Sintió de repente la mano de Sebastián cerrándose alrededor de la suya.
—Permíteme explicarte lo que hallarás en tu hogar. —Sebastián se detuvo un instante para respirar. Los acontecimientos de la mañana le habían fatigado, pero desde que sabía que su muerte estaba próxima, detestaba más que nunca perder el tiempo—. Poseo treinta esclavos domésticos, más otros veinte que atienden mis almacenes y hacen los recados. Comparado con los que tienen las familias de la nobleza criolla no son muchos. En esta isla el poderío de una casa se mide según los siervos que pueda mantener, por lo que muchos ricos llenan sus mansiones con más esclavos de los que en realidad necesitan. —Hizo otra pausa, esta vez más larga, para recuperar el aliento, mientras Valentina le observaba sin osar recomendarle que descansara—. En cuanto a la esclavitud —continuó Sebastián en un inesperado arranque de vigor—, confieso que me gusta tan poco como al cándido de mi primo.

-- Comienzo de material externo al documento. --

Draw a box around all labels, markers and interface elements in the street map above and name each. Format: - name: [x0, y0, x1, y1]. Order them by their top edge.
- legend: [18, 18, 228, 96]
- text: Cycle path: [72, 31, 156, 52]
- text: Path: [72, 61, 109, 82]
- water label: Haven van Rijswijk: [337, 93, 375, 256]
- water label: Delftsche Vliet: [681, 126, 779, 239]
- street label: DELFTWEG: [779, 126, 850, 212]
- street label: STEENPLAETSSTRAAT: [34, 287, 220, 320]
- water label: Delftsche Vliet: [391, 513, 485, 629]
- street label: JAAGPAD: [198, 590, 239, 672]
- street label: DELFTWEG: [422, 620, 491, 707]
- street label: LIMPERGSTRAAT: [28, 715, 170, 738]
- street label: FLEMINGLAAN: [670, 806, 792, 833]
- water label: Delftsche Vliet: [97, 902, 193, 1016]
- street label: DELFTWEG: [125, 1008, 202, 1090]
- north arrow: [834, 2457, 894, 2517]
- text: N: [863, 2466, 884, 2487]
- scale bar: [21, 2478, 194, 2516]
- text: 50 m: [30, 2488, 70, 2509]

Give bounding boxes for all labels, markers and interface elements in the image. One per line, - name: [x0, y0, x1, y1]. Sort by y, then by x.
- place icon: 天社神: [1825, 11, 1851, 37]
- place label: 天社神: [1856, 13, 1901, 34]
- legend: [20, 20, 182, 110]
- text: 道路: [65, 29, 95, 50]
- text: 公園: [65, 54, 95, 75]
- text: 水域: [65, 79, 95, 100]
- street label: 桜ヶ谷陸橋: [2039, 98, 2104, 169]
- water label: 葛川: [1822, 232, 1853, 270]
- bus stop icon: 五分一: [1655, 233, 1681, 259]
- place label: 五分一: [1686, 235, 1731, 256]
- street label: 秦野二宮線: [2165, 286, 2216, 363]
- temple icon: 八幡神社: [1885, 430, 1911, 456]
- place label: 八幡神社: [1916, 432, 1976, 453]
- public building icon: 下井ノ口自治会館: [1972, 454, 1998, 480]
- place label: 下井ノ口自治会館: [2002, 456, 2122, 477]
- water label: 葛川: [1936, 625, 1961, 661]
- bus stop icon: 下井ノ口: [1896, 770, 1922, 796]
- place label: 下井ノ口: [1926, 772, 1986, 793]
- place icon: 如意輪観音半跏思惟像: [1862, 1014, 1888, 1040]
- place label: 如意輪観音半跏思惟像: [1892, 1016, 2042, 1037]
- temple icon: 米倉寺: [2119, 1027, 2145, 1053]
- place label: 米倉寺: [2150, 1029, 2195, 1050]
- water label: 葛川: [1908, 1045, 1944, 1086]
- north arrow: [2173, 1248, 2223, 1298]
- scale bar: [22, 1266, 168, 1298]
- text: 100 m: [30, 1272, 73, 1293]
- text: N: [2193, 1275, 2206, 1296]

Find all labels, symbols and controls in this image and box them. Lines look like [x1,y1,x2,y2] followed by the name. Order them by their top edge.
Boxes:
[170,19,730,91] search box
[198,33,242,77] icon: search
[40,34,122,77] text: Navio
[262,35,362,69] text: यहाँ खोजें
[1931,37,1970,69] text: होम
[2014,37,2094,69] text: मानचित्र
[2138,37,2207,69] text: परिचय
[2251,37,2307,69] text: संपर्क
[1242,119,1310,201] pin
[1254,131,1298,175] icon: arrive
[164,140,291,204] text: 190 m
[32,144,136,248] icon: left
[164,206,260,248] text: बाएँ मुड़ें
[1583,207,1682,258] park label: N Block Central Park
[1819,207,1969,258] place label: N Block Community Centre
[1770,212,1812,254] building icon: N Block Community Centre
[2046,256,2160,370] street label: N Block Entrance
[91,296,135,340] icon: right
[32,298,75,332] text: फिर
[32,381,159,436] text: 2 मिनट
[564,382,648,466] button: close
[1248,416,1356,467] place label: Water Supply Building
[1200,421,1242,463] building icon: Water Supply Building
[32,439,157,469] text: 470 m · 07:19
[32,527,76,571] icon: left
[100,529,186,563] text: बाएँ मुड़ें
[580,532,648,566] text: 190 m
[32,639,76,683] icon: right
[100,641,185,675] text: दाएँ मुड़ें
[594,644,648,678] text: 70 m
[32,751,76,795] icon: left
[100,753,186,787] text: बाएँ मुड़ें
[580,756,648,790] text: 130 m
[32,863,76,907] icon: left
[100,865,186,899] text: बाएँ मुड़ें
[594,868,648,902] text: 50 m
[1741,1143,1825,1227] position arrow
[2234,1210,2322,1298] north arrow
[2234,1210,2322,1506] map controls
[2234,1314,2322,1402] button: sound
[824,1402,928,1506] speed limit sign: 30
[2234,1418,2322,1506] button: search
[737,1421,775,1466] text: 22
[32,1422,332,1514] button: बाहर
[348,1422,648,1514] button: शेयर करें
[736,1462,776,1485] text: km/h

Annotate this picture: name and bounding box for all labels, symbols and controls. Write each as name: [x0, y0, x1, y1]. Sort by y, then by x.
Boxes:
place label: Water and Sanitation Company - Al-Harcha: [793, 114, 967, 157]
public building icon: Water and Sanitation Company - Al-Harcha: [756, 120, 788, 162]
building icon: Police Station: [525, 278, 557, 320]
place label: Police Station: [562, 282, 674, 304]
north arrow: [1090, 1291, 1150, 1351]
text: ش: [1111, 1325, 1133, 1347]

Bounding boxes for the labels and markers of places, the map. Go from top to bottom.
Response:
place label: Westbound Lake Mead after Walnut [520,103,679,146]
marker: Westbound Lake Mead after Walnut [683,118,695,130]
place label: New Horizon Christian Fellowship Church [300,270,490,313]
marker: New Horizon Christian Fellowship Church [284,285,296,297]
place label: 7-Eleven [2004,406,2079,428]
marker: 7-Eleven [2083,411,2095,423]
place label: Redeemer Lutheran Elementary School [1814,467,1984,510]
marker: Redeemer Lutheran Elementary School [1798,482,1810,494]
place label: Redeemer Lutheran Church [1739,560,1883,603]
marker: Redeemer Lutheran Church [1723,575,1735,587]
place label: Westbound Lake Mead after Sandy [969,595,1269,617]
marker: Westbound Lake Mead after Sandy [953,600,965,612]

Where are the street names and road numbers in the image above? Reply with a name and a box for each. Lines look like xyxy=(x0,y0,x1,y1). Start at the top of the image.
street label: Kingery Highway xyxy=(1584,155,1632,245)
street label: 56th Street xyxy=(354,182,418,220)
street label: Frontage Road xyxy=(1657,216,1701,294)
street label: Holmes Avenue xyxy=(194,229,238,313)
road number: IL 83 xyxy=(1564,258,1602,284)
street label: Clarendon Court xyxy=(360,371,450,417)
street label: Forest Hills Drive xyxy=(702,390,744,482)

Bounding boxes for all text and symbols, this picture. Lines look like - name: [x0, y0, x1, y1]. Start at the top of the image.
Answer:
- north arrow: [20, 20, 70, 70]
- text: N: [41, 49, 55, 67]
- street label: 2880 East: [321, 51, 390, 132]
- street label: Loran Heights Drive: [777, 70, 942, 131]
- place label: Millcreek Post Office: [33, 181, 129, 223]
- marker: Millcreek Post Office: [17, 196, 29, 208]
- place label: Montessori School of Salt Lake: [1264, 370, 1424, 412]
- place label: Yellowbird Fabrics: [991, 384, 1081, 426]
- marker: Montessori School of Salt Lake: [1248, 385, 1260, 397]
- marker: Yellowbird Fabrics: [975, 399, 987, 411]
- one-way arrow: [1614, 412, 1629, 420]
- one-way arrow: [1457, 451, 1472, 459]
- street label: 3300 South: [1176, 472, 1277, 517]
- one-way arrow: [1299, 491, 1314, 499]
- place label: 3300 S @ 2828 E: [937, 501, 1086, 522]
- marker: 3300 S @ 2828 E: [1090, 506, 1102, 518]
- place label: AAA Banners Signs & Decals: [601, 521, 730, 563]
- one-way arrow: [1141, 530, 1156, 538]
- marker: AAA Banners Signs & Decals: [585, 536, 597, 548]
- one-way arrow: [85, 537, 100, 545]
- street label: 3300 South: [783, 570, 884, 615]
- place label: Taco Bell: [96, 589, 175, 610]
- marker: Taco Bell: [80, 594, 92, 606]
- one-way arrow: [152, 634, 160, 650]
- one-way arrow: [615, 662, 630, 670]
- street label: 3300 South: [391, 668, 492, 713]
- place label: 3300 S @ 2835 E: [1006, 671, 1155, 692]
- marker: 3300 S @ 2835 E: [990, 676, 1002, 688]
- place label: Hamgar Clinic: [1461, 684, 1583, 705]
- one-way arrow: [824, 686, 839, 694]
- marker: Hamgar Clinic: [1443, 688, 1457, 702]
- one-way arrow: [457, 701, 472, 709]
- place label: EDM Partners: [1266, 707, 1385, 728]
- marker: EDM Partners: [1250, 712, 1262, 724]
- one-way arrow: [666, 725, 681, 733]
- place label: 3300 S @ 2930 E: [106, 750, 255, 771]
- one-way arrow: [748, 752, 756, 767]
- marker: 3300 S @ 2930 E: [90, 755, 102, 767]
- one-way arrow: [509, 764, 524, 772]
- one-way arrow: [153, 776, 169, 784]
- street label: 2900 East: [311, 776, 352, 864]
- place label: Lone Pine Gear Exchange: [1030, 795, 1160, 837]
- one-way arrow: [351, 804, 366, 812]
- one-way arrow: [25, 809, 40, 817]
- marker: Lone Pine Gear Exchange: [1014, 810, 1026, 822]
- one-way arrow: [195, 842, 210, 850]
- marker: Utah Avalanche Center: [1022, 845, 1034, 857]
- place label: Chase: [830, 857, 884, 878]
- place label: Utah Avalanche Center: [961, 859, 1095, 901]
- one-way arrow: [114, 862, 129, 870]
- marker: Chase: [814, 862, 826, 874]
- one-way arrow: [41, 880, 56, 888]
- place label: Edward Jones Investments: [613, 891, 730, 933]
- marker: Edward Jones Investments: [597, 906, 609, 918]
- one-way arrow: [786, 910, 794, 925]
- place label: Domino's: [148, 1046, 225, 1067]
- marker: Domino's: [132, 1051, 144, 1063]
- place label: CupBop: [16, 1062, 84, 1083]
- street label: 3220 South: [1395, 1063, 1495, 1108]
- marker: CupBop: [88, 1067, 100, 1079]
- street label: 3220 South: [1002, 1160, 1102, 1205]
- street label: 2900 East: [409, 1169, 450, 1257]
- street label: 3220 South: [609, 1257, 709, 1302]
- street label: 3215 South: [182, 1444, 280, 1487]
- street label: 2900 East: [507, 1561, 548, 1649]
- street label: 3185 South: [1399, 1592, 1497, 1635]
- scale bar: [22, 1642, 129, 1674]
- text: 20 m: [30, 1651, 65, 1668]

Sin embargo, cuando uno se establece en un país extraño, debe adoptar las costumbres de los lugareños y mezclarse con ellos hasta que le consideren uno de los suyos. Por eso mantengo esclavos en lugar de contratar a personas libres para que me sirvan, como hacen en otros países. —Sebastián inspiró profundamente—. La casa la gobierna, ya desde antes de fallecer Matilde, el ama de llaves. Se llama Rosalía y no es esclava, sino una campesina gallega que vino al Nuevo Mundo en el mismo barco que yo. Está habituada a no consultar nada a su ama, porque Matilde jamás se preocupó de otra cosa que no fueran los afeites y la diversión. Hacerte con el mando de lo que ahora es tu hogar, no va a ser una empresa fácil. Rosalía es indómita como un caballo salvaje, pero si logras dominarla, te será leal de por vida. Naturalmente, podrás despedirla después de mi muerte, pero te recomiendo que la conserves. No es fácil encontrar a personas tan fieles como ella.
—¿Sabe tu ama de llaves quién soy?
—Sólo ella y Lázaro, el calesero, están al corriente de adónde he ido esta mañana —respondió Sebastián sin inmutarse—. Rosalía se dejaría arrancar la lengua antes que desvelar el secreto, y Lázaro sabe que por su bien le conviene mantener la boca cerrada. —Con la punta de los dedos se palpó la chaqueta a la altura del pecho—. Aquí guardo tu partida de nacimiento y todos los documentos necesarios para permanecer en la colonia. Has llegado a La Habana en un camarote de primera clase del bergantín San Cristóbal, que ha fondeado en el puerto esta mañana procedente de Santander. Te acompañaba tu doncella, pero desgraciadamente falleció durante la travesía. Para colmo de desdichas, tus baúles se perdieron en el muelle después de que los descargaran los marinos. —Sebastián emitió una risilla que acabó en una violenta tos. Cuando se recuperó, añadió—: Sólo conservas el pequeño bolso de mano que tú misma bajaste a tierra con unas pocas prendas y algunos objetos de aseo.
—¿Y si algún día conozco a alguien que ha viajado en ese barco y desea darme conversación? —se atrevió a protestar Valentina—. Yo no sé cómo viajan los ricos. Me descubrirán…
—No te preocupes, querida. En casa repasaremos todos los detalles de tu travesía y te enseñaré a comportarte como una gran dama. Por ahora, basta con que te habitúes a tu nueva identidad y a ser muy discreta con los esclavos. Mañana mismo te enseñaré todo lo que necesitas saber para desenvolverte en sociedad. Y te aseguro, querida Galatea, que cuando te lleve al gran baile que celebra la Sociedad Filarmónica en la noche de San Silvestre, hasta los más puntillosos caerán rendidos a los pies de la dama española con la que se ha casado Sebastián Ruiz Mendoza.